[begin Supplied material]

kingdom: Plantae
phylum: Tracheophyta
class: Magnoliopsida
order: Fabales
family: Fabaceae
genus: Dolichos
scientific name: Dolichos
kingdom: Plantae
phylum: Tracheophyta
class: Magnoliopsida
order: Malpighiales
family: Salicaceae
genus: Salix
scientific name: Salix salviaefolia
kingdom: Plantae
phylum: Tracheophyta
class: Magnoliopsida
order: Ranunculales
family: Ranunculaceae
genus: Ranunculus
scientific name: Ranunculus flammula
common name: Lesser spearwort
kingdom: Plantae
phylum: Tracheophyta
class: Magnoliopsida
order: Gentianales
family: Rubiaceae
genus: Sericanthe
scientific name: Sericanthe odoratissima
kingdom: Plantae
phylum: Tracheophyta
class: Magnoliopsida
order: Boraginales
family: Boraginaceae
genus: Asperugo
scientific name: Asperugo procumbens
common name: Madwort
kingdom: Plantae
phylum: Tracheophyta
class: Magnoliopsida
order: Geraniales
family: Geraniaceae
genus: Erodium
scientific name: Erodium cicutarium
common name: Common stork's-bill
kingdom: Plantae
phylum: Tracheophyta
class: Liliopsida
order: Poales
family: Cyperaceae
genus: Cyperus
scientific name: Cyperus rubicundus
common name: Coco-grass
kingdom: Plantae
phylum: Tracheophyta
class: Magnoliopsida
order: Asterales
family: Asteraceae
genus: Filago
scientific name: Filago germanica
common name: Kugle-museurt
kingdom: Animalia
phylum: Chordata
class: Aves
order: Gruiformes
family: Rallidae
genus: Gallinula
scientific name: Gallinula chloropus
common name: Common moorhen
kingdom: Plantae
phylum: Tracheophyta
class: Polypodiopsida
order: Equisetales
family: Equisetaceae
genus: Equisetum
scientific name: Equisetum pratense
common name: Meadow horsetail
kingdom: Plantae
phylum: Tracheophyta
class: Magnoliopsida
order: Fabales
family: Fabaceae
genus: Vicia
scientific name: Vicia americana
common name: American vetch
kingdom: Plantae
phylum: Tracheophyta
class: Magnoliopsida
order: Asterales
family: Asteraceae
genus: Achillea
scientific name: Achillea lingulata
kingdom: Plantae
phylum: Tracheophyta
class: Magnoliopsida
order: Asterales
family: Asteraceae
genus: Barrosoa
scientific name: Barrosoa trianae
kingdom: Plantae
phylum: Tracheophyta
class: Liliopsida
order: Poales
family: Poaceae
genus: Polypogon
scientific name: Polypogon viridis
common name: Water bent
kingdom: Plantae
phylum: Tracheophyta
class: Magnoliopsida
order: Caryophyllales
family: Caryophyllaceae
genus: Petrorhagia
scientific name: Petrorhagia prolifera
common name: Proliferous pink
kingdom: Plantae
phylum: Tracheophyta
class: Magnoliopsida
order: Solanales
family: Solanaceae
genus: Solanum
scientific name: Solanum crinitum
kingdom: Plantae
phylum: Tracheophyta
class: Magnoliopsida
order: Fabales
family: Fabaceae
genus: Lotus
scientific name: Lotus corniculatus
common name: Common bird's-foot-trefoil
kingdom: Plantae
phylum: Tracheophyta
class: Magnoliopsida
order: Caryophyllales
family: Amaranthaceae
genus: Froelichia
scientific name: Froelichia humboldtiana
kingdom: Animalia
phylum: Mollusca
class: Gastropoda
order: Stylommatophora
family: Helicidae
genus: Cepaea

[end Supplied material]

Work required:
Put every line of the records above into a numbered list, and leave out any blank lines.

Exercise solution:
1. kingdom: Plantae
2. phylum: Tracheophyta
3. class: Magnoliopsida
4. order: Fabales
5. family: Fabaceae
6. genus: Dolichos
7. scientific name: Dolichos
8. kingdom: Plantae
9. phylum: Tracheophyta
10. class: Magnoliopsida
11. order: Malpighiales
12. family: Salicaceae
13. genus: Salix
14. scientific name: Salix salviaefolia
15. kingdom: Plantae
16. phylum: Tracheophyta
17. class: Magnoliopsida
18. order: Ranunculales
19. family: Ranunculaceae
20. genus: Ranunculus
21. scientific name: Ranunculus flammula
22. common name: Lesser spearwort
23. kingdom: Plantae
24. phylum: Tracheophyta
25. class: Magnoliopsida
26. order: Gentianales
27. family: Rubiaceae
28. genus: Sericanthe
29. scientific name: Sericanthe odoratissima
30. kingdom: Plantae
31. phylum: Tracheophyta
32. class: Magnoliopsida
33. order: Boraginales
34. family: Boraginaceae
35. genus: Asperugo
36. scientific name: Asperugo procumbens
37. common name: Madwort
38. kingdom: Plantae
39. phylum: Tracheophyta
40. class: Magnoliopsida
41. order: Geraniales
42. family: Geraniaceae
43. genus: Erodium
44. scientific name: Erodium cicutarium
45. common name: Common stork's-bill
46. kingdom: Plantae
47. phylum: Tracheophyta
48. class: Liliopsida
49. order: Poales
50. family: Cyperaceae
51. genus: Cyperus
52. scientific name: Cyperus rubicundus
53. common name: Coco-grass
54. kingdom: Plantae
55. phylum: Tracheophyta
56. class: Magnoliopsida
57. order: Asterales
58. family: Asteraceae
59. genus: Filago
60. scientific name: Filago germanica
61. common name: Kugle-museurt
62. kingdom: Animalia
63. phylum: Chordata
64. class: Aves
65. order: Gruiformes
66. family: Rallidae
67. genus: Gallinula
68. scientific name: Gallinula chloropus
69. common name: Common moorhen
70. kingdom: Plantae
71. phylum: Tracheophyta
72. class: Polypodiopsida
73. order: Equisetales
74. family: Equisetaceae
75. genus: Equisetum
76. scientific name: Equisetum pratense
77. common name: Meadow horsetail
78. kingdom: Plantae
79. phylum: Tracheophyta
80. class: Magnoliopsida
81. order: Fabales
82. family: Fabaceae
83. genus: Vicia
84. scientific name: Vicia americana
85. common name: American vetch
86. kingdom: Plantae
87. phylum: Tracheophyta
88. class: Magnoliopsida
89. order: Asterales
90. family: Asteraceae
91. genus: Achillea
92. scientific name: Achillea lingulata
93. kingdom: Plantae
94. phylum: Tracheophyta
95. class: Magnoliopsida
96. order: Asterales
97. family: Asteraceae
98. genus: Barrosoa
99. scientific name: Barrosoa trianae
100. kingdom: Plantae
101. phylum: Tracheophyta
102. class: Liliopsida
103. order: Poales
104. family: Poaceae
105. genus: Polypogon
106. scientific name: Polypogon viridis
107. common name: Water bent
108. kingdom: Plantae
109. phylum: Tracheophyta
110. class: Magnoliopsida
111. order: Caryophyllales
112. family: Caryophyllaceae
113. genus: Petrorhagia
114. scientific name: Petrorhagia prolifera
115. common name: Proliferous pink
116. kingdom: Plantae
117. phylum: Tracheophyta
118. class: Magnoliopsida
119. order: Solanales
120. family: Solanaceae
121. genus: Solanum
122. scientific name: Solanum crinitum
123. kingdom: Plantae
124. phylum: Tracheophyta
125. class: Magnoliopsida
126. order: Fabales
127. family: Fabaceae
128. genus: Lotus
129. scientific name: Lotus corniculatus
130. common name: Common bird's-foot-trefoil
131. kingdom: Plantae
132. phylum: Tracheophyta
133. class: Magnoliopsida
134. order: Caryophyllales
135. family: Amaranthaceae
136. genus: Froelichia
137. scientific name: Froelichia humboldtiana
138. kingdom: Animalia
139. phylum: Mollusca
140. class: Gastropoda
141. order: Stylommatophora
142. family: Helicidae
143. genus: Cepaea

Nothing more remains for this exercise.